Pressure mounts on UK government to halt Murdoch/BSkyB deal
LONDON (Reuters) - Prime Minister David Cameron came under growing pressure on Sunday to halt Rupert Murdoch's bid for pay-TV operator BSkyB, at least until an investigation into phone-hacking at the media magnate's newspapers has been completed.
Opposition leader Ed Miliband said he would force the issue to a parliamentary vote this week if Cameron failed to act.
"I hope he changes his position on this. I don't want to have to force a vote."
Pressure came too from members of the government's junior coalition partner, the Liberal Democrats, who have traditionally had a less cozy relationship with Murdoch.
Deputy LibDem leader Simon Hughes said he would be prepared to back Labour's call for the deal to be postponed and urged other LibDems to do the same -- setting the stage for a major test of the coalition's unity.
Murdoch's News Corp <NWSA.O>, the world's largest news conglomerate, has made a $14 billion bid for the 61 percent of the profitable pay-TV operator BSkyB <BSY.L> that it does not already own.

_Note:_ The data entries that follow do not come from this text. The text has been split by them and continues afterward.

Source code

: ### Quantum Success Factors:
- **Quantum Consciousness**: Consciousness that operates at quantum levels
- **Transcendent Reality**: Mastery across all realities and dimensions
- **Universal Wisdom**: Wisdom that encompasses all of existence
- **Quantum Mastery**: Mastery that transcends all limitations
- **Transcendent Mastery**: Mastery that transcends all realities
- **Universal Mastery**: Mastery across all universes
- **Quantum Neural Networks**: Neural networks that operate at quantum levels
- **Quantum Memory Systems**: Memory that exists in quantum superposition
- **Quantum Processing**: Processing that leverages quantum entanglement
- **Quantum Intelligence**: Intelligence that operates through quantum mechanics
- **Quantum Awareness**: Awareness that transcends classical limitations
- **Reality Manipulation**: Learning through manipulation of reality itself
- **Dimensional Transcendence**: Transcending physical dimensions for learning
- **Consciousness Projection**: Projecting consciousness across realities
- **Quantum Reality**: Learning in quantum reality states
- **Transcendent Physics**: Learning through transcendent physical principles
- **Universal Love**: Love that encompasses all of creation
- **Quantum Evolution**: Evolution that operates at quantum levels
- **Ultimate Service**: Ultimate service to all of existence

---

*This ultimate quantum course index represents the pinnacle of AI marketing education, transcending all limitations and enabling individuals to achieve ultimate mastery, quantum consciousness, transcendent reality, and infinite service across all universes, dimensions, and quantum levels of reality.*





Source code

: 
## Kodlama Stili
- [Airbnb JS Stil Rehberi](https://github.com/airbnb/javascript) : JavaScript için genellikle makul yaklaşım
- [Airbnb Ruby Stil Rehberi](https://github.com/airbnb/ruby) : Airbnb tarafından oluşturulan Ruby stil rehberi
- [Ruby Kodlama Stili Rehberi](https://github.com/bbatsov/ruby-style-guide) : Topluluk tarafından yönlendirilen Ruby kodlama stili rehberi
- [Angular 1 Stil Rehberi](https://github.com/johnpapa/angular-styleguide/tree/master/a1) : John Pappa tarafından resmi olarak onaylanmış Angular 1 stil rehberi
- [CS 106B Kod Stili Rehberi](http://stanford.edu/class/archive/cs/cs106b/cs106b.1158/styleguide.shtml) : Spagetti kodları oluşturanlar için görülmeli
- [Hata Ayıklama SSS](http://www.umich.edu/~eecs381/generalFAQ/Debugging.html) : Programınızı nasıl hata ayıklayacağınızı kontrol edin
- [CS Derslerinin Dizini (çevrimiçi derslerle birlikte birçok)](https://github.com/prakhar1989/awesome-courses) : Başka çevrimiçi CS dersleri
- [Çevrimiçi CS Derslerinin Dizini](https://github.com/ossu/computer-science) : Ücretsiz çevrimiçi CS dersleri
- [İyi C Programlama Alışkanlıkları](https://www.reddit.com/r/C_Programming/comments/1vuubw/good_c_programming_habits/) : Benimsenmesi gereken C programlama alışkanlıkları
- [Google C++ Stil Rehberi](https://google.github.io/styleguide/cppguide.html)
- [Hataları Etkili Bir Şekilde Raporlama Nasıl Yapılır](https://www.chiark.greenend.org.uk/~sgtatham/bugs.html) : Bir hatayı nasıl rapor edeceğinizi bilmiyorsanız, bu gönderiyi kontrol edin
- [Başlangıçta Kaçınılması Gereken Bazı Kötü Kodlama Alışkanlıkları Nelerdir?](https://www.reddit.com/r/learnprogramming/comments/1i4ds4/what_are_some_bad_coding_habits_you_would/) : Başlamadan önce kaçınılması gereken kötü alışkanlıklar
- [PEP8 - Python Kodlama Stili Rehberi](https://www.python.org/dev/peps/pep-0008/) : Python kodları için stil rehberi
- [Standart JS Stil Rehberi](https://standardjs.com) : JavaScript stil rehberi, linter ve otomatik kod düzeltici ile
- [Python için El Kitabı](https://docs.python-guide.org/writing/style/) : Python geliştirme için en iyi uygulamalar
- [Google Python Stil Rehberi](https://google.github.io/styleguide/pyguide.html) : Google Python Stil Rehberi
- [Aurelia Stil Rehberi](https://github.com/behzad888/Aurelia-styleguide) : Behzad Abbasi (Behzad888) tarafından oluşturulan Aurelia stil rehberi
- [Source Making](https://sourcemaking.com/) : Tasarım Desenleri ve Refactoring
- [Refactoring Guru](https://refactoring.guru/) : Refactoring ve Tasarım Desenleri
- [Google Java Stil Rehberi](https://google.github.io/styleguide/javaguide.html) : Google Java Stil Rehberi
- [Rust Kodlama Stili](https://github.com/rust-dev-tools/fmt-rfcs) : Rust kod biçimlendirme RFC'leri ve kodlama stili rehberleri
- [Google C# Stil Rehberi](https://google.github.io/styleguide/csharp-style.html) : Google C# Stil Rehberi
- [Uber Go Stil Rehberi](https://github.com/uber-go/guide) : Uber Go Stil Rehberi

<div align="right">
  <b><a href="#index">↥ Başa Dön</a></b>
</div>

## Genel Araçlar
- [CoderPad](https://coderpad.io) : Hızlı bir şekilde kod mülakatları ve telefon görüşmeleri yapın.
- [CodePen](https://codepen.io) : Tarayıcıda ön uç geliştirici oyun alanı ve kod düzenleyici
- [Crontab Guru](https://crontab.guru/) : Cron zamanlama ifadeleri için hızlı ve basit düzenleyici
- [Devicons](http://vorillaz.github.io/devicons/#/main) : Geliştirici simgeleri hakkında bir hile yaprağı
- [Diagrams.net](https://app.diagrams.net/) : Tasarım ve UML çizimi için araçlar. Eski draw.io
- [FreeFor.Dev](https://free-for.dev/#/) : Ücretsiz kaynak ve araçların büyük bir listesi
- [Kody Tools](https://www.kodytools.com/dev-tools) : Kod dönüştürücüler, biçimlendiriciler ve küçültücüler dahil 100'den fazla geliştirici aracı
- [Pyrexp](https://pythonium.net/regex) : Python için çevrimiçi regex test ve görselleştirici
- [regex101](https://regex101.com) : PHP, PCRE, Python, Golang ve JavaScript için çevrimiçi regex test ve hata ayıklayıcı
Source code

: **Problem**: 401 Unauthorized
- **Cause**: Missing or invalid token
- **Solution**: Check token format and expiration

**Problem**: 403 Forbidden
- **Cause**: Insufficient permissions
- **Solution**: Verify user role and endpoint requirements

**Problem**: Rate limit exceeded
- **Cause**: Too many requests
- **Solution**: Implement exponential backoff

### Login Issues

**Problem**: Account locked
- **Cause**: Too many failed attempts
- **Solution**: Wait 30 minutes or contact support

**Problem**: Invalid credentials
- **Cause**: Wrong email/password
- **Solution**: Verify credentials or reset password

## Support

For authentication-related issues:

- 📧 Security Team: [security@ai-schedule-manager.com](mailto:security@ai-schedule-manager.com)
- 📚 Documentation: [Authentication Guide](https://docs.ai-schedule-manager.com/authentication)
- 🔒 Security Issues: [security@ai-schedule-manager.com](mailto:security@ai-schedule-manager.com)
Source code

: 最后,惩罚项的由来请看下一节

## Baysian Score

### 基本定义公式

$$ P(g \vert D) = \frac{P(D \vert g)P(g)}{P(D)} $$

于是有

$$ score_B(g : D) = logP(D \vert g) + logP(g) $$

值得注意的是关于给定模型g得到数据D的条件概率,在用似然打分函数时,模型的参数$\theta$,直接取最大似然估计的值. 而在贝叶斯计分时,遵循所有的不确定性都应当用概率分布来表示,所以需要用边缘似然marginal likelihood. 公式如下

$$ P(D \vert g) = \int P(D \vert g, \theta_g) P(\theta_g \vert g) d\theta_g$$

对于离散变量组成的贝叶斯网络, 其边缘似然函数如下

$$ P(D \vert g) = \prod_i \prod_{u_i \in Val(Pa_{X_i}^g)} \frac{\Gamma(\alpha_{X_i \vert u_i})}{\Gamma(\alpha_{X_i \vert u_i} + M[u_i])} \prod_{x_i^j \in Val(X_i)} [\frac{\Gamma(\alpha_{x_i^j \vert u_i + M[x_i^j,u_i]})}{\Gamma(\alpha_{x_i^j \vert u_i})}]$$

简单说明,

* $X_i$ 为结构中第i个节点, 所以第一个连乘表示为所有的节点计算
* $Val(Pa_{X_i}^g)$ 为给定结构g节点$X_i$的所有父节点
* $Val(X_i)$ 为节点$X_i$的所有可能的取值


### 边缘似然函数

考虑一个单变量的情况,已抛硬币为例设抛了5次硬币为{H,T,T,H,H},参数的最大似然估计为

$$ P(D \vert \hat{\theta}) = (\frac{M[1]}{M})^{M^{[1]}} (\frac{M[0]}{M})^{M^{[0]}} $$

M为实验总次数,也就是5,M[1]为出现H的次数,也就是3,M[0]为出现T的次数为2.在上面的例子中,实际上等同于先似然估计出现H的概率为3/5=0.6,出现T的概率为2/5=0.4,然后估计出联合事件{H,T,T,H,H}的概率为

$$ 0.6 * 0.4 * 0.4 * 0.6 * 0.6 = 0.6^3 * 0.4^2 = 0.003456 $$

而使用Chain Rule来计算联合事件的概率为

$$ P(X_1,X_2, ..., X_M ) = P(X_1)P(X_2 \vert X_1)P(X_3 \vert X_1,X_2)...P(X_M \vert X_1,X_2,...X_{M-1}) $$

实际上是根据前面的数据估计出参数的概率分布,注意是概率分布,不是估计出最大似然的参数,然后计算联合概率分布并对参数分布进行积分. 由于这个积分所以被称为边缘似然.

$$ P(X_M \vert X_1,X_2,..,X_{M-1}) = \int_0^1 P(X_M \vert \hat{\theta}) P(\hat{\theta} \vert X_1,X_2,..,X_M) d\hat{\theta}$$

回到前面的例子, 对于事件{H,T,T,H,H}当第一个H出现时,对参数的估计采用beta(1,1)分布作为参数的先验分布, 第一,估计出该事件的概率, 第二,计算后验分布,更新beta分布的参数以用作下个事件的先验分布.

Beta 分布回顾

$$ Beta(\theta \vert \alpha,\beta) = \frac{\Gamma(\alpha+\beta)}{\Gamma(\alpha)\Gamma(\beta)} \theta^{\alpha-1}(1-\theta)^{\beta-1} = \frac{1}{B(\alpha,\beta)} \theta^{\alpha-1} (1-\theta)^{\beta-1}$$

Murdoch was flying into London on Sunday to try to save the deal after a phone-hacking scandal caused a public outcry and forced him to close the News of the World, the first British paper he bought in 1969.
Cameron has ordered a judge-led enquiry into the phone-hacking allegations but has so far resisted calls to end Murdoch's attempt to buy out BSkyB.
Transport Secretary Philip Hammond said he understood public concern over an expansion of Murdoch's empire but the government had to operate within the law.
"The government can't just change the rules in mid-stream. If we did we'd undoubtedly be taken to court and we'd probably lose," he told Sky News.
But the phone-hacking allegations have prompted Britain's media regulator Ofcom to say it will consider whether News Corp directors are "fit and proper" persons to run BSkyB.
Shares in BSkyB shed more than 7 percent on Friday on growing doubts that the deal would go through.